NAVAIR plans to formally open the first MUX Prize Challenge on 15 May and close it on 26 September 2019. The USMC wants early operational capability for MUX by 2026.
“We are breaking the problem down into discrete chunks,” says Rear Admiral Brian Corey at the Navy League Sea-Air-Space conference on 6 May. “That will allow us to get a better idea of what industry can do. Industry will get a better idea of we want.”
Companies whose ideas aren’t initially selected won’t be ejected from the competition, but will have an opportunity to continue to participate, up until a point, he says.
“It’s a learning approach by nature. It’s an iterative approach by nature,” says Corey. “Industry, how they respond, will change how we move through the prize challenges.”
The first prize challenge was posted online on 7 May and asks competitors to propose a modular mission system payload adapter, a standardised physical container capable of holding each of the MUX mission payloads separately. NAVAR wants the container to facilitate rapid loading and unloading of the mission payloads into the airframe using minimum tools and support equipment.
The first challenge submissions will be scored and evaluated by a panel of judges, says NAVAIR. Cash prizes will be awarded: $700,000 for first place, $200,000 for second and $100,000 for third.
NAVAIR plans “six separate first round prize challenges, four of which will be for individual mission payloads, one for payload adapter designs, and one for system architecture designs,” the command says.

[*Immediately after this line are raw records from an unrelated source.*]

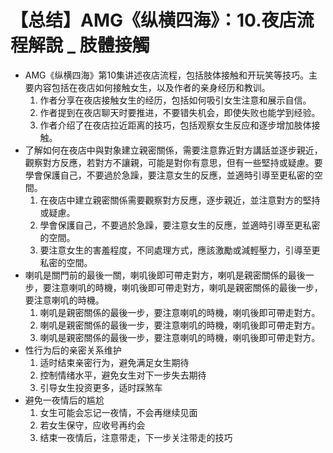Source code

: # 【总结】AMG《纵横四海》：10.夜店流程解說 _ 肢體接觸

-   AMG《纵横四海》第10集讲述夜店流程，包括肢体接触和开玩笑等技巧。主要内容包括在夜店如何接触女生，以及作者的亲身经历和教训。
    1.  作者分享在夜店接触女生的经历，包括如何吸引女生注意和展示自信。
    2.  作者提到在夜店聊天时要推进，不要错失机会，即使失败也能学到经验。
    3.  作者介绍了在夜店拉近距离的技巧，包括观察女生反应和逐步增加肢体接触。
-   了解如何在夜店中與對象建立親密關係，需要注意靠近對方講話並逐步親近，觀察對方反應，若對方不讓親，可能是對你有意思，但有一些堅持或疑慮。要學會保護自己，不要過於急躁，要注意女生的反應，並適時引導至更私密的空間。
    1.  在夜店中建立親密關係需要觀察對方反應，逐步親近，並注意對方的堅持或疑慮。
    2.  學會保護自己，不要過於急躁，要注意女生的反應，並適時引導至更私密的空間。
    3.  要注意女生的害羞程度，不同處理方式，應該激勵或減輕壓力，引導至更私密的空間。
-   喇叽是關門前的最後一關，喇叽後即可帶走對方，喇叽是親密關係的最後一步，要注意喇叽的時機，喇叽後即可帶走對方，喇叽是親密關係的最後一步，要注意喇叽的時機。
    1.  喇叽是親密關係的最後一步，要注意喇叽的時機，喇叽後即可帶走對方。
    2.  喇叽是親密關係的最後一步，要注意喇叽的時機，喇叽後即可帶走對方。
    3.  喇叽是親密關係的最後一步，要注意喇叽的時機，喇叽後即可帶走對方。
-   性行为后的亲密关系维护
    1.  适时结束亲密行为，避免满足女生期待
    2.  控制情绪水平，避免女生对下一步失去期待
    3.  引导女生投资更多，适时踩煞车
-   避免一夜情后的尴尬
    1.  女生可能会忘记一夜情，不会再继续见面
    2.  若女生保守，应收号再约会
    3.  结束一夜情后，注意带走，下一步关注带走的技巧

Later it will launch “a subsequent second round prize challenge for air vehicle designs that, at the discretion of the government, integrate selected payloads, payload adapter, and architecture designs from the first round of challenges. At the discretion of the government, development of a prototype and fielding effort for selected products may follow.”
One possible contender for MUX is Bell’s V-247 Vigilant tiltrotor concept, which is based on the company’s manned tiltrotor demonstrator, the V-280 Valor.